**Aufgabe a:**
Nennen Sie alle Personen, die im Text zum Doppelbudget mit Namen erwähnt werden.

**Untersuchter Text:**
IHS-Chef glaubt an Trendwende
IHS-Chef Christian Keuschnigg sieht mit dem Doppelbudget 2014/2015 den Pfad in Richtung Reduktion der Staatsschulden eingeschlagen. „Ich glaube schon, dass es gelungen ist, eine Trendwende - nach einmaliger Erhöhung aufgrund der Hypo - einzuleiten.“ Es herrsche jetzt eine Situation vor, wo es „nichts zu verteilen“ gebe. Umso wichtiger sind für Keuschnig verstärkte Reformschritte, um eine Senkung der Abgabenquote durchführen zu können. Anders als Spindelegger ist Keuschnigg überzeugt, dass die Regierung „grundlegende Reformen im Prinzip weiter aufgeschoben“ hat.
Von einer rein gegenfinanzierten Steuerstrukturreform hält Keuschnigg wenig, wenngleich er sich vorstellen kann, einen solchen Reformschritt einer Senkung der Abgabenquote voranzustellen. Man müsse jedenfalls den Bürgern „das zurückgeben, was in der Vergangenheit über die kalte Progression automatisch (an Steuern, Anm.) zugewachsen ist“. Hinsichtlich der Reformen sei eines der primären Ziele, den Innovationsstandort Österreich auszubauen, vor allem bei der Grundlagenforschung. Mehr Initiative erwartete sich Keuschnigg von der Regierung auch bei den Pensionen.
Nowotny: „Solides“ Budget
Das Doppelbudget sei „solide“ und bringe beim „strukturellen“ Defizit „deutliche Verbesserungen“, sagte der Gouverneur der Oesterreichischen Nationalbank (OeNB), Ewald Nowotny, am Dienstag. „Insgesamt wird das Budget auch den positiven Erwartungen der Ratingagenturen entsprechen“, so Nowotny. Das Budget sei unter schwierigen Bedingungen erstellt worden und „leistet einen Beitrag zur politischen Stabilität in kritischen Zeiten“. Konkret meine er damit die Entwicklungen in Russland und der Ukraine, präzisierte Nowotny.
Bei den Sonderbelastungen durch die Hypo Alpe-Adria wies der Gouverneur darauf hin, dass die Sonderbelastungen in den nächsten Jahren rasch abgebaut werden sollen. Das Budget baue auf den Beschlüssen der Bundesregierung zur Errichtung einer Abwicklungsgesellschaft auf. Wenn diese Pläne rasch und zeitgerecht umgesetzt werden, dann seien auch die veranschlagten Kosten korrekt dargestellt, so Nowotny.
Wirtschaft pocht auf Reformen
Die Wirtschaftskammer lobte, dass die Regierung trotz der Zusatzkosten durch das Hypo-Desaster den Konsolidierungskurs fortsetze. WKÖ-Chef Christoph Leitl (ÖVP) forderte einmal mehr eine umfassende Verwaltungsreform, da neue Steuern wegen der ohnehin bereits hohen Abgabgelast ausgeschlossen seien und auch „undifferenzierte Einsparungen über alle Ressorts hinweg“ künftig nicht mehr ausreichen werden.

Gespeicherte Dateneinträge:

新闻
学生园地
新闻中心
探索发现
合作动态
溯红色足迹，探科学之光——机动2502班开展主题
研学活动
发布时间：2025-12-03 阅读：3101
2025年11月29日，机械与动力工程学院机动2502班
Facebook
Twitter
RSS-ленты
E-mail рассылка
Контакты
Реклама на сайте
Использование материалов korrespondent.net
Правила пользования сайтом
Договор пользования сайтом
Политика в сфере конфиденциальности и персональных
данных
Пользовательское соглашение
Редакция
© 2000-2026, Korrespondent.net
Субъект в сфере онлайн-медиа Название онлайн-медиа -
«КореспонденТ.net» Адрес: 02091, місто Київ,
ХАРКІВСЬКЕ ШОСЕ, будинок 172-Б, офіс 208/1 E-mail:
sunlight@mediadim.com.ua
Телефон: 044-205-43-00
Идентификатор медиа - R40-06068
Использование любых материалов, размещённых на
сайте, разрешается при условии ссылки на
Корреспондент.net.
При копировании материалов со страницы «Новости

**Aufgabe b:**
Geben Sie die Zeilen der Datensätze vom Beginn der Datensätze bis einschließlich der Zeile mit „Адрес: 02091, місто“ unverändert wieder.

**Ergebnis a:**
Christian Keuschnigg, Spindelegger, Ewald Nowotny, Christoph Leitl

**Ergebnis b:**
新闻
学生园地
新闻中心
探索发现
合作动态
溯红色足迹，探科学之光——机动2502班开展主题
研学活动
发布时间：2025-12-03 阅读：3101
2025年11月29日，机械与动力工程学院机动2502班
Facebook
Twitter
RSS-ленты
E-mail рассылка
Контакты
Реклама на сайте
Использование материалов korrespondent.net
Правила пользования сайтом
Договор пользования сайтом
Политика в сфере конфиденциальности и персональных
данных
Пользовательское соглашение
Редакция
© 2000-2026, Korrespondent.net
Субъект в сфере онлайн-медиа Название онлайн-медиа -
«КореспонденТ.net» Адрес: 02091, місто Київ,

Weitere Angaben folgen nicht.